What the task requires ->
Can you reproduce the text of all the data below word for word, without including any of the pictures?

The records ->
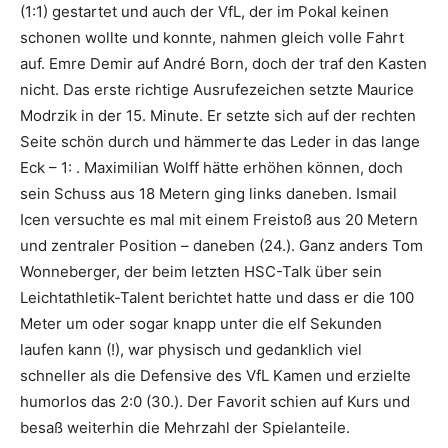
(1:1) gestartet und auch der VfL, der im Pokal keinen
schonen wollte und konnte, nahmen gleich volle Fahrt
auf. Emre Demir auf André Born, doch der traf den Kasten
nicht. Das erste richtige Ausrufezeichen setzte Maurice
Modrzik in der 15. Minute. Er setzte sich auf der rechten
Seite schön durch und hämmerte das Leder in das lange
Eck – 1: . Maximilian Wolff hätte erhöhen können, doch
sein Schuss aus 18 Metern ging links daneben. Ismail
Icen versuchte es mal mit einem Freistoß aus 20 Metern
und zentraler Position – daneben (24.). Ganz anders Tom
Wonneberger, der beim letzten HSC-Talk über sein
Leichtathletik-Talent berichtet hatte und dass er die 100
Meter um oder sogar knapp unter die elf Sekunden
laufen kann (!), war physisch und gedanklich viel
schneller als die Defensive des VfL Kamen und erzielte
humorlos das 2:0 (30.). Der Favorit schien auf Kurs und
besaß weiterhin die Mehrzahl der Spielanteile.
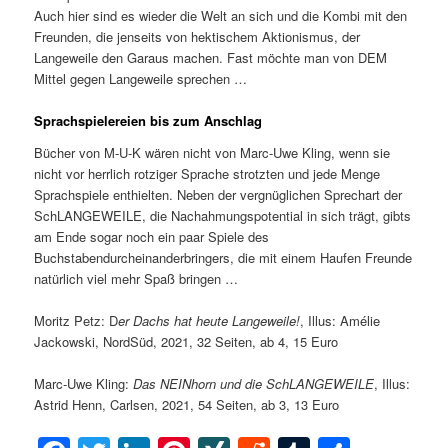
Auch hier sind es wieder die Welt an sich und die Kombi mit den
Freunden, die jenseits von hektischem Aktionismus, der
Langeweile den Garaus machen. Fast möchte man von DEM
Mittel gegen Langeweile sprechen …
Sprachspielereien bis zum Anschlag
Bücher von M-U-K wären nicht von Marc-Uwe Kling, wenn sie
nicht vor herrlich rotziger Sprache strotzten und jede Menge
Sprachspiele enthielten. Neben der vergnüglichen Sprechart der
SchLANGEWEILE, die Nachahmungspotential in sich trägt, gibts
am Ende sogar noch ein paar Spiele des
Buchstabendurcheinanderbringers, die mit einem Haufen Freunde
natürlich viel mehr Spaß bringen …
Moritz Petz: D
er Dachs hat heute Langeweile!
, Illus: Amélie
Jackowski, NordSüd, 2021, 32 Seiten, ab 4, 15 Euro
Marc-Uwe Kling:
Das NEINhorn und die SchLANGEWEILE
, Illus:
Astrid Henn, Carlsen, 2021, 54 Seiten, ab 3, 13 Euro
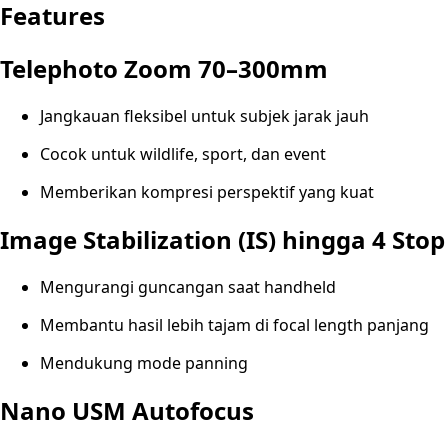
Features
Telephoto Zoom 70–300mm
Jangkauan fleksibel untuk subjek jarak jauh
Cocok untuk wildlife, sport, dan event
Memberikan kompresi perspektif yang kuat
Image Stabilization (IS) hingga 4 Stop
Mengurangi guncangan saat handheld
Membantu hasil lebih tajam di focal length panjang
Mendukung mode panning
Nano USM Autofocus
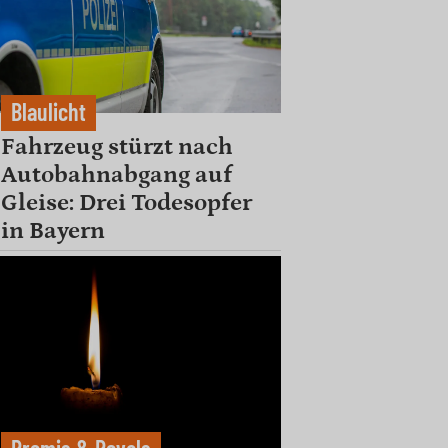
Blaulicht
Fahrzeug stürzt nach
Autobahnabgang auf
Gleise: Drei Todesopfer
in Bayern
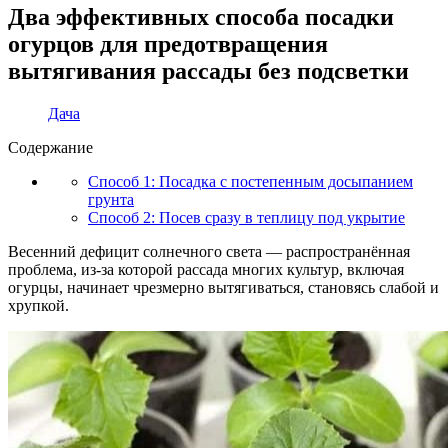
Два эффективных способа посадки
огурцов для предотвращения
вытягивания рассады без подсветки
Дача
Содержание
Способ 1: Посадка с постепенным досыпанием
грунта
Способ 2: Посев сразу в теплицу под укрытие
Весенний дефицит солнечного света — распространённая
проблема, из-за которой рассада многих культур, включая
огурцы, начинает чрезмерно вытягиваться, становясь слабой и
хрупкой.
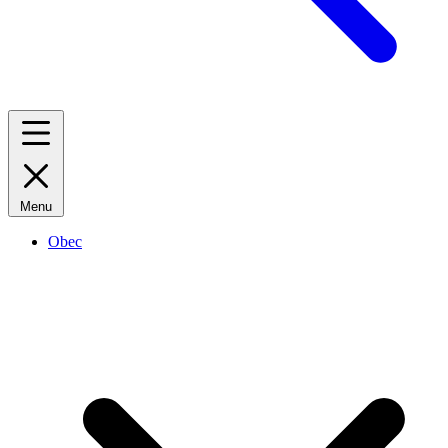
Menu
Obec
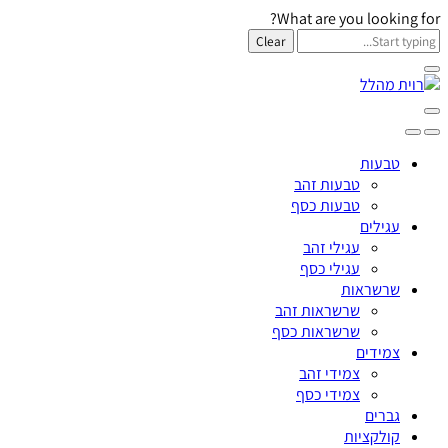
What are you looking for?
Clear
טבעות
טבעות זהב
טבעות כסף
עגילים
עגילי זהב
עגילי כסף
שרשראות
שרשראות זהב
שרשראות כסף
צמידים
צמידי זהב
צמידי כסף
גברים
קולקציות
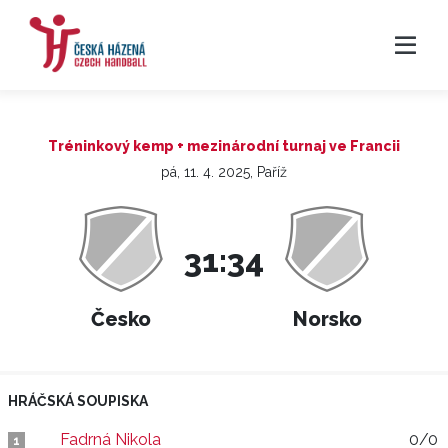
Tréninkový kemp + mezinárodní turnaj ve Francii
pá, 11. 4. 2025, Paříž
31:34
Česko
Norsko
HRÁČSKÁ SOUPISKA
Fadrná Nikola
0/0
1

Response area ->
(1:1) gestartet und auch der VfL, der im Pokal keinen
schonen wollte und konnte, nahmen gleich volle Fahrt
auf. Emre Demir auf André Born, doch der traf den Kasten
nicht. Das erste richtige Ausrufezeichen setzte Maurice
Modrzik in der 15. Minute. Er setzte sich auf der rechten
Seite schön durch und hämmerte das Leder in das lange
Eck – 1: . Maximilian Wolff hätte erhöhen können, doch
sein Schuss aus 18 Metern ging links daneben. Ismail
Icen versuchte es mal mit einem Freistoß aus 20 Metern
und zentraler Position – daneben (24.). Ganz anders Tom
Wonneberger, der beim letzten HSC-Talk über sein
Leichtathletik-Talent berichtet hatte und dass er die 100
Meter um oder sogar knapp unter die elf Sekunden
laufen kann (!), war physisch und gedanklich viel
schneller als die Defensive des VfL Kamen und erzielte
humorlos das 2:0 (30.). Der Favorit schien auf Kurs und
besaß weiterhin die Mehrzahl der Spielanteile.
Auch hier sind es wieder die Welt an sich und die Kombi mit den
Freunden, die jenseits von hektischem Aktionismus, der
Langeweile den Garaus machen. Fast möchte man von DEM
Mittel gegen Langeweile sprechen …
Sprachspielereien bis zum Anschlag
Bücher von M-U-K wären nicht von Marc-Uwe Kling, wenn sie
nicht vor herrlich rotziger Sprache strotzten und jede Menge
Sprachspiele enthielten. Neben der vergnüglichen Sprechart der
SchLANGEWEILE, die Nachahmungspotential in sich trägt, gibts
am Ende sogar noch ein paar Spiele des
Buchstabendurcheinanderbringers, die mit einem Haufen Freunde
natürlich viel mehr Spaß bringen …
Moritz Petz: D
er Dachs hat heute Langeweile!
, Illus: Amélie
Jackowski, NordSüd, 2021, 32 Seiten, ab 4, 15 Euro
Marc-Uwe Kling:
Das NEINhorn und die SchLANGEWEILE
, Illus:
Astrid Henn, Carlsen, 2021, 54 Seiten, ab 3, 13 Euro
Features
Telephoto Zoom 70–300mm
Jangkauan fleksibel untuk subjek jarak jauh
Cocok untuk wildlife, sport, dan event
Memberikan kompresi perspektif yang kuat
Image Stabilization (IS) hingga 4 Stop
Mengurangi guncangan saat handheld
Membantu hasil lebih tajam di focal length panjang
Mendukung mode panning
Nano USM Autofocus
Blaulicht
Fahrzeug stürzt nach
Autobahnabgang auf
Gleise: Drei Todesopfer
in Bayern
Два эффективных способа посадки
огурцов для предотвращения
вытягивания рассады без подсветки
Дача
Содержание
Способ 1: Посадка с постепенным досыпанием
грунта
Способ 2: Посев сразу в теплицу под укрытие
Весенний дефицит солнечного света — распространённая
проблема, из-за которой рассада многих культур, включая
огурцы, начинает чрезмерно вытягиваться, становясь слабой и
хрупкой.
Menu
Obec
What are you looking for?
Clear
טבעות
טבעות זהב
טבעות כסף
עגילים
עגילי זהב
עגילי כסף
שרשראות
שרשראות זהב
שרשראות כסף
צמידים
צמידי זהב
צמידי כסף
גברים
קולקציות
Tréninkový kemp + mezinárodní turnaj ve Francii
pá, 11. 4. 2025, Paříž
31:34
Česko
Norsko
HRÁČSKÁ SOUPISKA
Fadrná Nikola
0/0
1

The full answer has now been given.